Saved data entries =>
┌──
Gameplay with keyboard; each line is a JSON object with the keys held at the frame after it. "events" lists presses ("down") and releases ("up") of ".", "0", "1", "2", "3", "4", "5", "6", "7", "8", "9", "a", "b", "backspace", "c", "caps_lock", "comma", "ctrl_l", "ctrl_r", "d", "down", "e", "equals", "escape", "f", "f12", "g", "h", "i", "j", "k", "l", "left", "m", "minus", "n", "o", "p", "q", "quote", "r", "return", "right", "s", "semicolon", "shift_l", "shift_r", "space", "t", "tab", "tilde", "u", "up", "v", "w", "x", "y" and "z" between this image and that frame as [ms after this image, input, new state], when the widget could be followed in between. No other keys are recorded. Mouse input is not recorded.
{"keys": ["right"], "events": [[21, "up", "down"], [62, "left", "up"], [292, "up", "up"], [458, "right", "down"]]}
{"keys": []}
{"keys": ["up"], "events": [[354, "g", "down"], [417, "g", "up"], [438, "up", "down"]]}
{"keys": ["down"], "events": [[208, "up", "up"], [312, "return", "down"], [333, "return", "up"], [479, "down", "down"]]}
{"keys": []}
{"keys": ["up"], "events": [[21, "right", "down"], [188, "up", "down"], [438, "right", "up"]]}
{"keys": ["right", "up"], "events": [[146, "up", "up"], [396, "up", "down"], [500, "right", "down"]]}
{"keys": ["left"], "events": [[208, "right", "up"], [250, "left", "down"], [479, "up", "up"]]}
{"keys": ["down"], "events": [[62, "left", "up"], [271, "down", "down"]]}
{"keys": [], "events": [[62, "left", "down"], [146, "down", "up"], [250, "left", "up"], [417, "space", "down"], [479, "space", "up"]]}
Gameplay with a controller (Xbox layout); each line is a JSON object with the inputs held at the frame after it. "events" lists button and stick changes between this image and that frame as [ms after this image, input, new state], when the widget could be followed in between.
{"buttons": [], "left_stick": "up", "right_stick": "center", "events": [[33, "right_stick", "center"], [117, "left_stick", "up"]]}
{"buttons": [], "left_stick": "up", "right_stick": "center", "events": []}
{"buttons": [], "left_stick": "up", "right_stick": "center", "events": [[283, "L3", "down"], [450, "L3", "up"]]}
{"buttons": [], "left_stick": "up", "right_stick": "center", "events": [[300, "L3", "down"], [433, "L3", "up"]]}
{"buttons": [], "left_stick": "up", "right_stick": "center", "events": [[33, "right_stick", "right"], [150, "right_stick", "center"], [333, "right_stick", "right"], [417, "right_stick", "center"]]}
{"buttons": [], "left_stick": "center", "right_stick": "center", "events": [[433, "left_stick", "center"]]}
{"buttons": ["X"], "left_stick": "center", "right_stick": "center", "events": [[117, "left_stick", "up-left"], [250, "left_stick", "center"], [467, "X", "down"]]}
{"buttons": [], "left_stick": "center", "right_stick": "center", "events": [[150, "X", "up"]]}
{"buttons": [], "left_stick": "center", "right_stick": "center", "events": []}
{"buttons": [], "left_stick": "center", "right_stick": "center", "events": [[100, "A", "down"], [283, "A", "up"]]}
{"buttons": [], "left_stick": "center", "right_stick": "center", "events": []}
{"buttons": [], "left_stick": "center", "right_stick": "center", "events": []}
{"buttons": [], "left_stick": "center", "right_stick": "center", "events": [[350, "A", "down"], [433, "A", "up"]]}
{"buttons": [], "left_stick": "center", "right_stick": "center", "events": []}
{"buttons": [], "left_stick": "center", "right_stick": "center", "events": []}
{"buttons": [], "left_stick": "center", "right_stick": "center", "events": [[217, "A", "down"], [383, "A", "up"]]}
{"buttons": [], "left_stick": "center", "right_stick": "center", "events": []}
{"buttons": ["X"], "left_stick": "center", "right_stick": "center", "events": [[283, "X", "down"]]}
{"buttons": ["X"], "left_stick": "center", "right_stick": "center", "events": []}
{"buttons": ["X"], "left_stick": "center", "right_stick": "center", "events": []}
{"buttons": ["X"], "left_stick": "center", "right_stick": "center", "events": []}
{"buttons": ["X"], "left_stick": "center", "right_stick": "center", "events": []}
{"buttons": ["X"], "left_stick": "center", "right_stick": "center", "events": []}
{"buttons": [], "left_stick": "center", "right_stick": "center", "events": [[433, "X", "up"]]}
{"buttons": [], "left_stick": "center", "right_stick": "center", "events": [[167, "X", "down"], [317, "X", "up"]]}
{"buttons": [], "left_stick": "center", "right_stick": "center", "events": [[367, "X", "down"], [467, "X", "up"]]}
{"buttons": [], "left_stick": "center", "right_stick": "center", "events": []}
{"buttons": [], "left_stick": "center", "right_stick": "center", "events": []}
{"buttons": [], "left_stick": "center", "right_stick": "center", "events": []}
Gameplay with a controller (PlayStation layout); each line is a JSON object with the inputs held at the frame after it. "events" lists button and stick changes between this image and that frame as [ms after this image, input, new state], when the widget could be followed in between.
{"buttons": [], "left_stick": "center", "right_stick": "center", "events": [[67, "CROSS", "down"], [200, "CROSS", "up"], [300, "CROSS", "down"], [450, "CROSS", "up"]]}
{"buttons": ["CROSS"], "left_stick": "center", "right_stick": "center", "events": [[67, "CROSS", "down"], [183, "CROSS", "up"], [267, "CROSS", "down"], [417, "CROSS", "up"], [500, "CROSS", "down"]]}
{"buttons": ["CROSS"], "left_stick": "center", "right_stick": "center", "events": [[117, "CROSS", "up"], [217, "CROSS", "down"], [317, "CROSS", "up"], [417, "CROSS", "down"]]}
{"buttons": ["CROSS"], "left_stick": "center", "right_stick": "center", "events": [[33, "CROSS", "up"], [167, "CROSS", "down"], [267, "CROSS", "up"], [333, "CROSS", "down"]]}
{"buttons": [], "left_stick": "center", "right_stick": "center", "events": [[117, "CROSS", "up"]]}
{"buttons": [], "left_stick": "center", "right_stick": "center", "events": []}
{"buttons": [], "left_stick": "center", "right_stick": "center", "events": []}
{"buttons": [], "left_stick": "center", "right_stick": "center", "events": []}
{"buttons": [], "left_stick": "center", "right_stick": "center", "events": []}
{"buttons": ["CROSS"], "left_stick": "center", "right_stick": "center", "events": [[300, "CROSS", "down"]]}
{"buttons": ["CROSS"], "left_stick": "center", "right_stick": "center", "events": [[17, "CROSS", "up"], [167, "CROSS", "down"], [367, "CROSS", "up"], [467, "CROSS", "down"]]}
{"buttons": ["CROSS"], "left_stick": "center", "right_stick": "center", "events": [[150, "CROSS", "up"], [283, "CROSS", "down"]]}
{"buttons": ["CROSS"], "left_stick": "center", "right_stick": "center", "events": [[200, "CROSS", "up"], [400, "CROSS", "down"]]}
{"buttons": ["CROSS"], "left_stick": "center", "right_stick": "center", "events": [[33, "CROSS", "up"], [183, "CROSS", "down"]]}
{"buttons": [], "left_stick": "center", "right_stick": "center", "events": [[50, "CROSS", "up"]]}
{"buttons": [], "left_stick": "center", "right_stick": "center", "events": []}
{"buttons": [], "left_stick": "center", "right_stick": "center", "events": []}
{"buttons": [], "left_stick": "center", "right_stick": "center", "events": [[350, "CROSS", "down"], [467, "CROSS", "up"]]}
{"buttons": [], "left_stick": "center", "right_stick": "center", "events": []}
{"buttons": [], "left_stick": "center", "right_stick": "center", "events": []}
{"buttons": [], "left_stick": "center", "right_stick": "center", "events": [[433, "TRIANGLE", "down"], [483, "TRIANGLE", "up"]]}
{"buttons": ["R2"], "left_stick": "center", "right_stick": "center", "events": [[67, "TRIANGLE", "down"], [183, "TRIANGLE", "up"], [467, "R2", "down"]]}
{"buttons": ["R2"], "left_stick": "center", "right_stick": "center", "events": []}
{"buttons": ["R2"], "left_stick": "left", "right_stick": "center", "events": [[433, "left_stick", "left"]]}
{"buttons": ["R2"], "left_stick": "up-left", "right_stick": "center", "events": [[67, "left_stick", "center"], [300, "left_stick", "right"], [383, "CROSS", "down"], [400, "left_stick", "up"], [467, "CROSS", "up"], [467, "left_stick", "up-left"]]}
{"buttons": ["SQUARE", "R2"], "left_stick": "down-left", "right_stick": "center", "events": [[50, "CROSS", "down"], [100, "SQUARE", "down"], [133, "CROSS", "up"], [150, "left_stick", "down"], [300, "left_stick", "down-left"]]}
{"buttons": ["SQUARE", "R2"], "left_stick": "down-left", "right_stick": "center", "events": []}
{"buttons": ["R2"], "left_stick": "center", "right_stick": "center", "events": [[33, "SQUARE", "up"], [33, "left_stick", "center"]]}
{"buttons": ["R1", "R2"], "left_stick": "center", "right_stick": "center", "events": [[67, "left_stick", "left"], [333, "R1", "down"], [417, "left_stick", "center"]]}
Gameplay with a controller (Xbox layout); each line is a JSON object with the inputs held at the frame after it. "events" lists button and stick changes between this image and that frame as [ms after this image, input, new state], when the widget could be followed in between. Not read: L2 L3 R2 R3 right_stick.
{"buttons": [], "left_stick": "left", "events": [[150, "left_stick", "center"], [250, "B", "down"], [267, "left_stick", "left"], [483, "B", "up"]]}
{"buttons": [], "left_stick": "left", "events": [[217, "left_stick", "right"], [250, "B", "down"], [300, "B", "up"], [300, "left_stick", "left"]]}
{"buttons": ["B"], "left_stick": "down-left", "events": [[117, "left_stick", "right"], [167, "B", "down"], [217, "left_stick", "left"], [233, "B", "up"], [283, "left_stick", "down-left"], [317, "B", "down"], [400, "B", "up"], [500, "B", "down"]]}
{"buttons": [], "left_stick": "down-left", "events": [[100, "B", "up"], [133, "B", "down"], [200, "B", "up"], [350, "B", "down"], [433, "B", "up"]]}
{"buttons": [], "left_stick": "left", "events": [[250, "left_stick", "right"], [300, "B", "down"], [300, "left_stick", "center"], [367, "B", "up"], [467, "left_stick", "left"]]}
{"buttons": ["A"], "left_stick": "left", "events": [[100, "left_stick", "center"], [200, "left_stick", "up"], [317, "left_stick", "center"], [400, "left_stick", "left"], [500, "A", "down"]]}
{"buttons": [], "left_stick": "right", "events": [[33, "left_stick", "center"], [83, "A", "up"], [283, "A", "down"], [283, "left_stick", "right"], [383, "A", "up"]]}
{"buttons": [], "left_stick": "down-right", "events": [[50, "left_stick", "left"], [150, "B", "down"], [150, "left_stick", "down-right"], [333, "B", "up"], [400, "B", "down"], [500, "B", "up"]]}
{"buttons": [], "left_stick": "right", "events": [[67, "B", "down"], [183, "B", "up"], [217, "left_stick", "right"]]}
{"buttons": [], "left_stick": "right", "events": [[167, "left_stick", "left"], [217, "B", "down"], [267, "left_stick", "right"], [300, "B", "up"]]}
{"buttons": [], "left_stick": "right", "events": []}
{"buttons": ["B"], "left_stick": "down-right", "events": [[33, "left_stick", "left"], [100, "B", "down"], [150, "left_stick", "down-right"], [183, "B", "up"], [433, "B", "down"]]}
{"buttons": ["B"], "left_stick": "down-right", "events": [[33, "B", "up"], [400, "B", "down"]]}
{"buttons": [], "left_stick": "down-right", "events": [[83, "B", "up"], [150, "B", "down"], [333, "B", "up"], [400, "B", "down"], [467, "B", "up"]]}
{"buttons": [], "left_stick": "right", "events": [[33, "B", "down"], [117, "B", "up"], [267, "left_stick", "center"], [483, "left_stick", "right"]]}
└──
Count lines, not occurrences: report how many lines in the entries above include the word "SQUARE", as a number alone.

3